* break the fs up into smaller ones, and symlink to hell and back
* dump the fs in parts rather than in one hit
I'm going for the second of the two. Hitch is, the only thing
which seems able to dump an fs without screwing with the [a|m|c]times
is ufsdump, and if you specify a directory rather than a device
you lose the ability to do incrementals.
So -- anyone know of a tool which could be used in place of tar
which doesn't screw with the times and which can be persuaded to
do incrementals?
--
Today is the tomorrow you worried about yesterday
Just a thought, have you tried GNU tar with/without these options:
--atime-preserve
don't change access times on dumped files
-m, --modification-time
don't extract file modified time
? I know it doesn't cover ctime, but it's worth a shot, not to mention
GNU tar should be able to do multi-volume archives.
HTH,
-Ath
--
- Athanasius = Athanasius(at)miggy.org / http://www.miggy.org/
Finger athan(at)fysh.org for PGP key
"Hold on. Hold on to yourself. For this is gonna hurt like hell. Hold on.
Hold on to yourself.
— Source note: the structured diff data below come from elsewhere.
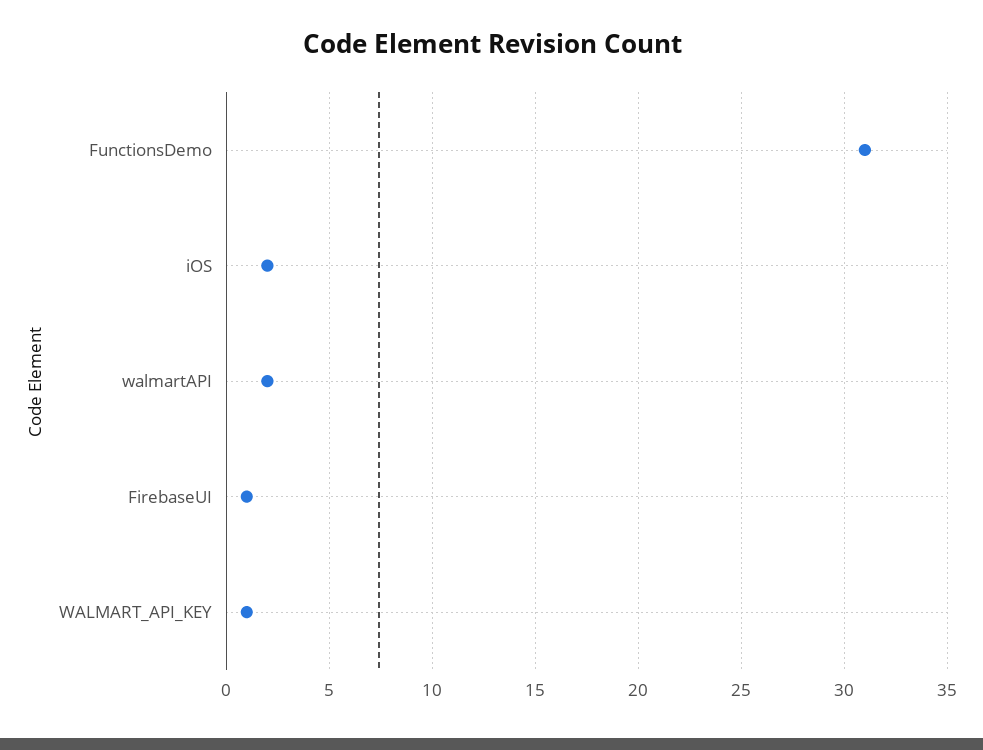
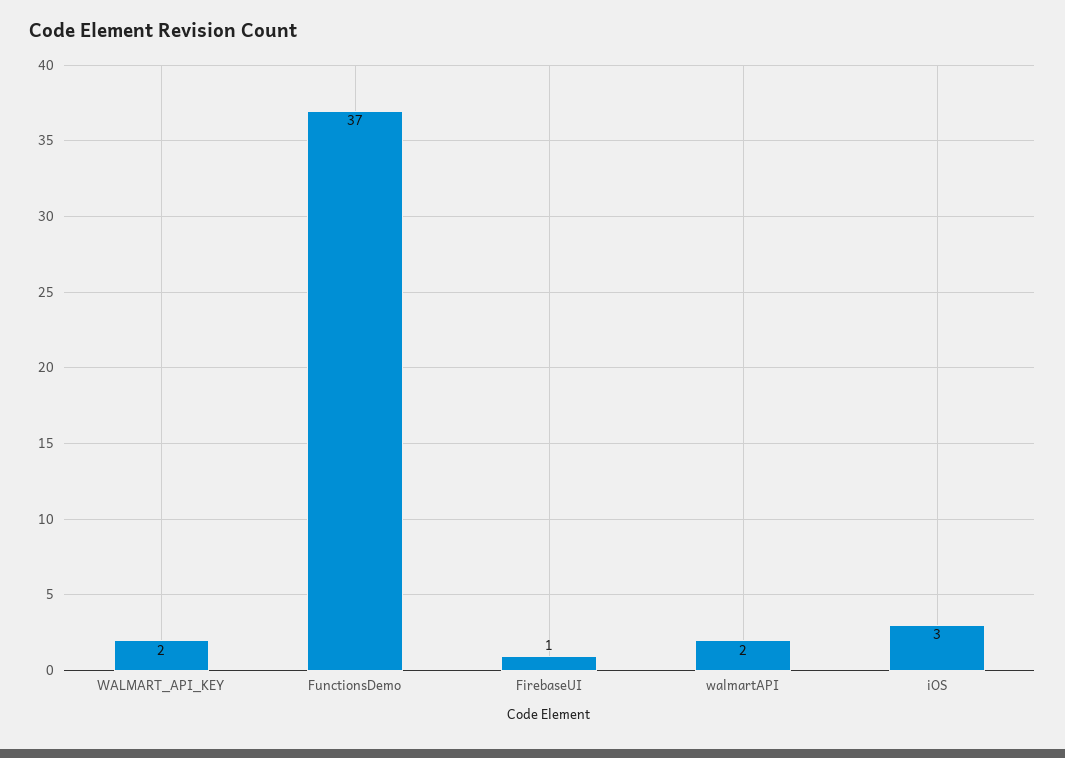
  {
-   "FunctionsDemo": 31,
+   "FunctionsDemo": 37,
-   "iOS": 2,
+   "iOS": 3,
    "walmartAPI": 2,
    "FirebaseUI": 1,
-   "WALMART_API_KEY": 1
+   "WALMART_API_KEY": 2
  }

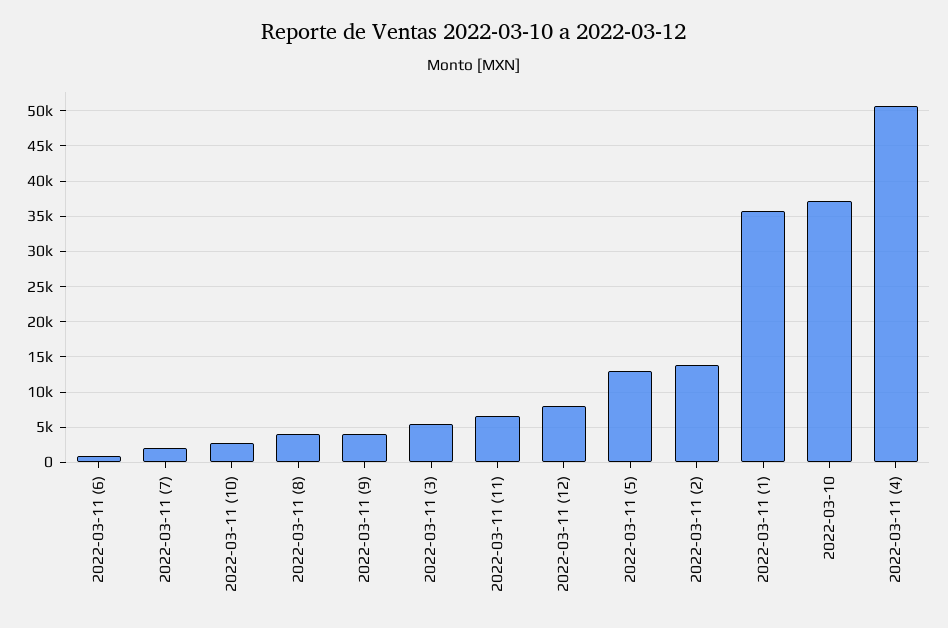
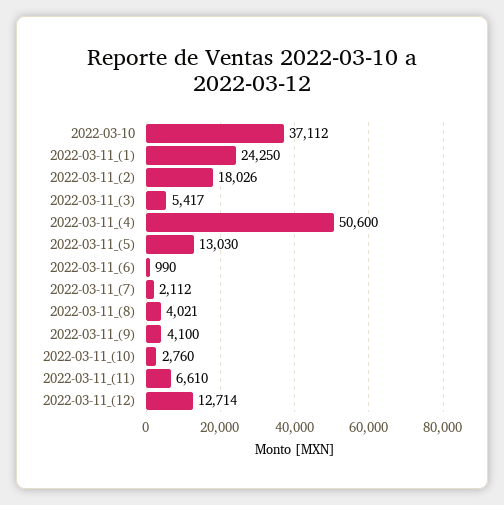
  {
    "2022-03-11 (6)": 990,
    "2022-03-11 (7)": 2112,
    "2022-03-11 (10)": 2760,
    "2022-03-11 (8)": 4021,
    "2022-03-11 (9)": 4100,
    "2022-03-11 (3)": 5417,
    "2022-03-11 (11)": 6610,
-   "2022-03-11 (12)": 8000,
+   "2022-03-11 (12)": 12714,
    "2022-03-11 (5)": 13030,
-   "2022-03-11 (2)": 14000,
+   "2022-03-11 (2)": 18026,
-   "2022-03-11 (1)": 36000,
+   "2022-03-11 (1)": 24250,
    "2022-03-10": 37112,
    "2022-03-11 (4)": 50600
  }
I know that only time will tell." - Sarah McLachlan
Amanda needs the ctimes, so --atime-preserve would be a Bad Idea.
From stuff I've been reading today, it looks like it isn't
actually possible to do what I want -- either the atime or the
ctime is going to be screwed with unless I use dump.
--
"Me no know chickenatomy. Chick anatomy, yes, but I am
not enthusiastic about fileting any women."
-- m...@steam.stanford.edu (Meg Worley)
I use ufsdump for most of the dumps at the moment. The hitch
is that at least on Solaris ufsdump won't do increnentals of
a partial fs.
--
"In those days he was wiser than he is now -- he used to frequently
take my advice." -- Winston Churchill
>> uasm seems to do a reasonable job with some of that, although since
>> it's part of Networker you have to use or have used Networker at some
>> point to have it around.
> A foul and minus 2 points for mentioning Nyetworker in a positive sense.
> ;)
Networker is considerably better than butc. And that's all I have to say
on that topic. :) We're now quite happily using neither.
--
Russ Allbery (r...@stanford.edu) <URL:http://www.eyrie.org/~eagle/>
Don't have a manpage for it, by any chance?
(We've got nyetworker installed, but no docs...)
--
"Now, what was I doing before I so rudely interrupted myself?"
-- Kate "Worse Cop" Morris
>> uasm seems to do a reasonable job with some of that, although since
>> it's part of Networker you have to use or have used Networker at some
>> point to have it around.
> Don't have a manpage for it, by any chance?
That we do. I'll mail it to you, as it's fairly long.